▼▼▼

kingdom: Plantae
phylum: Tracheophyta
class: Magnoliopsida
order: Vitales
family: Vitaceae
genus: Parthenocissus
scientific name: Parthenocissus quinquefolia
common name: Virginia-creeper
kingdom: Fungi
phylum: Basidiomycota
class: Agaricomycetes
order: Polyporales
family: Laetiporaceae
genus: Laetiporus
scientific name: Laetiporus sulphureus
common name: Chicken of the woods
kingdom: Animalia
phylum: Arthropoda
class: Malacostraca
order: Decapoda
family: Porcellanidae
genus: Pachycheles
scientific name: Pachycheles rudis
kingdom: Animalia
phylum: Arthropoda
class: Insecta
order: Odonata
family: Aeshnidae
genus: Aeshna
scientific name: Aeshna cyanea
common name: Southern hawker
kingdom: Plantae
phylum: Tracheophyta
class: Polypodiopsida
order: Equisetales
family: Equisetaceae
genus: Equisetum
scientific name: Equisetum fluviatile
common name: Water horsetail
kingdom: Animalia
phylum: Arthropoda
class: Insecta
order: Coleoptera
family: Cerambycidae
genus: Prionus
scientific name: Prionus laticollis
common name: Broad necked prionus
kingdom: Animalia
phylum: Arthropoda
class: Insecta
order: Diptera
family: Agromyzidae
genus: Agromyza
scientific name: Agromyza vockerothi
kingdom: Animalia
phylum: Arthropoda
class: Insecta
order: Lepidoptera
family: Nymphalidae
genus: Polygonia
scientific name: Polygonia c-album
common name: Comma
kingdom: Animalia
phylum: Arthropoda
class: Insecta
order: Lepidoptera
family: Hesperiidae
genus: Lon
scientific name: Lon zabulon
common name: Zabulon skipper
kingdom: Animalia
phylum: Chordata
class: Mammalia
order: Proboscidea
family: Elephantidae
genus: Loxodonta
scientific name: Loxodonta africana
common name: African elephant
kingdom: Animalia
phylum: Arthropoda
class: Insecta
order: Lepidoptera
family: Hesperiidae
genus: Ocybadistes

▲▲▲

Rewrite every line from all the items above as a Markdown table with the columns Row and Text, numbering the rows in order and skipping any blank lines.

| Row | Text |
|---|---|
| 1 | kingdom: Plantae |
| 2 | phylum: Tracheophyta |
| 3 | class: Magnoliopsida |
| 4 | order: Vitales |
| 5 | family: Vitaceae |
| 6 | genus: Parthenocissus |
| 7 | scientific name: Parthenocissus quinquefolia |
| 8 | common name: Virginia-creeper |
| 9 | kingdom: Fungi |
| 10 | phylum: Basidiomycota |
| 11 | class: Agaricomycetes |
| 12 | order: Polyporales |
| 13 | family: Laetiporaceae |
| 14 | genus: Laetiporus |
| 15 | scientific name: Laetiporus sulphureus |
| 16 | common name: Chicken of the woods |
| 17 | kingdom: Animalia |
| 18 | phylum: Arthropoda |
| 19 | class: Malacostraca |
| 20 | order: Decapoda |
| 21 | family: Porcellanidae |
| 22 | genus: Pachycheles |
| 23 | scientific name: Pachycheles rudis |
| 24 | kingdom: Animalia |
| 25 | phylum: Arthropoda |
| 26 | class: Insecta |
| 27 | order: Odonata |
| 28 | family: Aeshnidae |
| 29 | genus: Aeshna |
| 30 | scientific name: Aeshna cyanea |
| 31 | common name: Southern hawker |
| 32 | kingdom: Plantae |
| 33 | phylum: Tracheophyta |
| 34 | class: Polypodiopsida |
| 35 | order: Equisetales |
| 36 | family: Equisetaceae |
| 37 | genus: Equisetum |
| 38 | scientific name: Equisetum fluviatile |
| 39 | common name: Water horsetail |
| 40 | kingdom: Animalia |
| 41 | phylum: Arthropoda |
| 42 | class: Insecta |
| 43 | order: Coleoptera |
| 44 | family: Cerambycidae |
| 45 | genus: Prionus |
| 46 | scientific name: Prionus laticollis |
| 47 | common name: Broad necked prionus |
| 48 | kingdom: Animalia |
| 49 | phylum: Arthropoda |
| 50 | class: Insecta |
| 51 | order: Diptera |
| 52 | family: Agromyzidae |
| 53 | genus: Agromyza |
| 54 | scientific name: Agromyza vockerothi |
| 55 | kingdom: Animalia |
| 56 | phylum: Arthropoda |
| 57 | class: Insecta |
| 58 | order: Lepidoptera |
| 59 | family: Nymphalidae |
| 60 | genus: Polygonia |
| 61 | scientific name: Polygonia c-album |
| 62 | common name: Comma |
| 63 | kingdom: Animalia |
| 64 | phylum: Arthropoda |
| 65 | class: Insecta |
| 66 | order: Lepidoptera |
| 67 | family: Hesperiidae |
| 68 | genus: Lon |
| 69 | scientific name: Lon zabulon |
| 70 | common name: Zabulon skipper |
| 71 | kingdom: Animalia |
| 72 | phylum: Chordata |
| 73 | class: Mammalia |
| 74 | order: Proboscidea |
| 75 | family: Elephantidae |
| 76 | genus: Loxodonta |
| 77 | scientific name: Loxodonta africana |
| 78 | common name: African elephant |
| 79 | kingdom: Animalia |
| 80 | phylum: Arthropoda |
| 81 | class: Insecta |
| 82 | order: Lepidoptera |
| 83 | family: Hesperiidae |
| 84 | genus: Ocybadistes |